I’m not in the least unhappy to see the plans for the proposed massive barrage across the Severn estuary consigned to the bin, although I’m disappointed that the government seem to have thrown out the baby with the bathwater by rejecting all schemes for the estuary rather than just the one. It is, though, another example of taking major strategic decisions on the basis of over-simplistic, and not entirely honest, economic analysis rather than on environmental grounds.

They seem to be saying on the one hand that they reject the barrage because the public purse can’t afford it, whilst they give the go-ahead to nuclear energy because there would be no public subsidy. Supporting that which requires no subsidy over that which cannot be built without subsidy sounds superficially sensible, but it depends on the validity of the underlying statements.

I can’t think of anyone who seriously argues that new nuclear power stations can be built without subsidy of some sort from the public purse. There is debate about the form and size of that subsidy – and there are ways of making it less obvious – but that there will be a subsidy, and a very significant one is surely beyond doubt.

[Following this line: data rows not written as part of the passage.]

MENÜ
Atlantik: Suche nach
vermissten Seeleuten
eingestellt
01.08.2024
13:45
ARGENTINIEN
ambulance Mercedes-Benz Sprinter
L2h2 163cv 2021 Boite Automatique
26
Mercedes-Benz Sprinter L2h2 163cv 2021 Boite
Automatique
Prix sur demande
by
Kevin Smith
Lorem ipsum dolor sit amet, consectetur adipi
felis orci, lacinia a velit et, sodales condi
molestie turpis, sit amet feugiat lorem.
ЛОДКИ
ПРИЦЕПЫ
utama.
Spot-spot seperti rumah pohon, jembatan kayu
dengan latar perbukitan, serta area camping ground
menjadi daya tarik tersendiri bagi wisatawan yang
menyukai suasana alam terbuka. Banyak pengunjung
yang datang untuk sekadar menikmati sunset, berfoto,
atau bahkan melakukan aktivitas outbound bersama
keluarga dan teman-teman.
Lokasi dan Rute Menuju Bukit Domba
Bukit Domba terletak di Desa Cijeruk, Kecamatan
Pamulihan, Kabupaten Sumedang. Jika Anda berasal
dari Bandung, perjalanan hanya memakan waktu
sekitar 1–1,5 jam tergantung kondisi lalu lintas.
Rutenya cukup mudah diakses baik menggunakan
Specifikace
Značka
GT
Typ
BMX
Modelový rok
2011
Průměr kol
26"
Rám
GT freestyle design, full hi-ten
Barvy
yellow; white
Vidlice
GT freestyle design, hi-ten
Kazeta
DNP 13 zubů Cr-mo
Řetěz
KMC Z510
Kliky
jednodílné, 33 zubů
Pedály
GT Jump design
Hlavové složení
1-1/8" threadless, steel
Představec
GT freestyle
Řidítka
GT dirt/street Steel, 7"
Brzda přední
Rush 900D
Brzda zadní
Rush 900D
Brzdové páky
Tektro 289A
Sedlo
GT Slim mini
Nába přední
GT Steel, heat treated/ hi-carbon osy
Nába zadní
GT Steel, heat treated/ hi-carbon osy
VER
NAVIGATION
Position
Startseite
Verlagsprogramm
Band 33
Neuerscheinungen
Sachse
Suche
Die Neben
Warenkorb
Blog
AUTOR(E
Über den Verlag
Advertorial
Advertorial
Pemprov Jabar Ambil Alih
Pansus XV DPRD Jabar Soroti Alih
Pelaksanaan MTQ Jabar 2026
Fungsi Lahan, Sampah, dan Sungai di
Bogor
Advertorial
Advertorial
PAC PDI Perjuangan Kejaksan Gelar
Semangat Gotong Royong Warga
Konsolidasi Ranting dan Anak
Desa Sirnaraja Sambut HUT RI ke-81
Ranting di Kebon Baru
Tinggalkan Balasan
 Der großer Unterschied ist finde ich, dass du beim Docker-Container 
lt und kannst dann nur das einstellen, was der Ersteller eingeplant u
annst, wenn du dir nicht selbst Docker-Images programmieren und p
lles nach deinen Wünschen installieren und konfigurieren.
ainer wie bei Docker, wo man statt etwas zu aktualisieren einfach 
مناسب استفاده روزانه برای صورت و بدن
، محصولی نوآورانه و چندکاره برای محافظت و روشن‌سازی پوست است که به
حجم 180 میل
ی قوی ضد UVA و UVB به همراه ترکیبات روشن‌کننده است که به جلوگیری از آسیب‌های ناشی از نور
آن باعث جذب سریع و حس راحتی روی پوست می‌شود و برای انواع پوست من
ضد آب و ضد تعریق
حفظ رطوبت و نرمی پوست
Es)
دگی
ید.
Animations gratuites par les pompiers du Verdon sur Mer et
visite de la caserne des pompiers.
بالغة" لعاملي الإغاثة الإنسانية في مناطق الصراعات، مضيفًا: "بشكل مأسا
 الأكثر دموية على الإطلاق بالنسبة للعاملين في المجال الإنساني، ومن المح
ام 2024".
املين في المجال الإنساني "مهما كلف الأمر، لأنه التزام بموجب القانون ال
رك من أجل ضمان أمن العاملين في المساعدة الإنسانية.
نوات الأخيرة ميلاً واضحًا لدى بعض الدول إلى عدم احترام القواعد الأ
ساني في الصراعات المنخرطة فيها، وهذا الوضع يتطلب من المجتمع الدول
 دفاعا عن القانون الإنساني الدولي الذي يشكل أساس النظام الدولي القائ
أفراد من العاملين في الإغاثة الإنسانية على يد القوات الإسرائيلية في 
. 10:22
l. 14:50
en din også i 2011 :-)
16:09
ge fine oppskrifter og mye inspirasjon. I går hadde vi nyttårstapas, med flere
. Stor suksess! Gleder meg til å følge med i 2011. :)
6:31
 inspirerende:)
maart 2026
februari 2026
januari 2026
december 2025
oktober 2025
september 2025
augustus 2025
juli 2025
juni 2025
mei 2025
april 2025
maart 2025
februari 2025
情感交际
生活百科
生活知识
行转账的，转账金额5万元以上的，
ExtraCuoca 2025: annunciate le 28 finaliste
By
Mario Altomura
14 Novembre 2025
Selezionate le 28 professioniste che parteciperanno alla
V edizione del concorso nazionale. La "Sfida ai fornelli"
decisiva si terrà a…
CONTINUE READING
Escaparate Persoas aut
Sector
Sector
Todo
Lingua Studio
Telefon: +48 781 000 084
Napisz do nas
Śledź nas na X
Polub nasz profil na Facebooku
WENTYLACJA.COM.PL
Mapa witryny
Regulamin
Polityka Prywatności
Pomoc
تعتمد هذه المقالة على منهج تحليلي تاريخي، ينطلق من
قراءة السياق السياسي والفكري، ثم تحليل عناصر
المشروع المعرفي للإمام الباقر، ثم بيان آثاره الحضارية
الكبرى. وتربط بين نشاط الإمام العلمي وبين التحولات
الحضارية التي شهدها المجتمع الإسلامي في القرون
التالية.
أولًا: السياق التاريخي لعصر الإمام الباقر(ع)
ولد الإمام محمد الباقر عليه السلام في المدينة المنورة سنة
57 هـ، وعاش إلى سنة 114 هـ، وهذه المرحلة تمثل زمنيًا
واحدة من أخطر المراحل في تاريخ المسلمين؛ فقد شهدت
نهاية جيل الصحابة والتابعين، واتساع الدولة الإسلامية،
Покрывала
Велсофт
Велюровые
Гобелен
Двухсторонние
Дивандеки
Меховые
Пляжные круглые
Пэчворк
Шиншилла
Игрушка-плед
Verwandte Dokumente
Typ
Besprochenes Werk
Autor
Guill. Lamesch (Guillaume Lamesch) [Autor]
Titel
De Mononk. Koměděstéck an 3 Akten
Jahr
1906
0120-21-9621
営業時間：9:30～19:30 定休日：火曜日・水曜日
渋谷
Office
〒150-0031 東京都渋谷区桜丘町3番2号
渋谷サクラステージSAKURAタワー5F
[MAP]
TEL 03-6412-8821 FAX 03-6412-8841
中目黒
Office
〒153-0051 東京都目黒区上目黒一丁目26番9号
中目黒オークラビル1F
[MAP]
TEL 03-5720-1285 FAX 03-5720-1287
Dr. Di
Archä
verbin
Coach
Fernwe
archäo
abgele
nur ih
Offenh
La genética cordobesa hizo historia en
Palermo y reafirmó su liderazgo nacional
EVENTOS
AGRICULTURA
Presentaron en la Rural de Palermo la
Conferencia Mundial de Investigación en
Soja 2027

And I don’t particularly object to a subsidy. Getting our energy policy right, and achieving significant cuts in carbon emissions, is an important enough objective for me to believe that it is right that we should be prepared to use public funding if necessary to achieve it. The question needing debate is about which energy policy is the best one.

Effectively, the UK Government have nailed their energy colours firmly to the nuclear mast. Public funds will be committed to new nuclear power stations rather than to renewable sources of energy. It’s a highly significant decision on energy policy (although in my view the wrong one), and it’s dishonest to portray it as purely a cost-cutting move.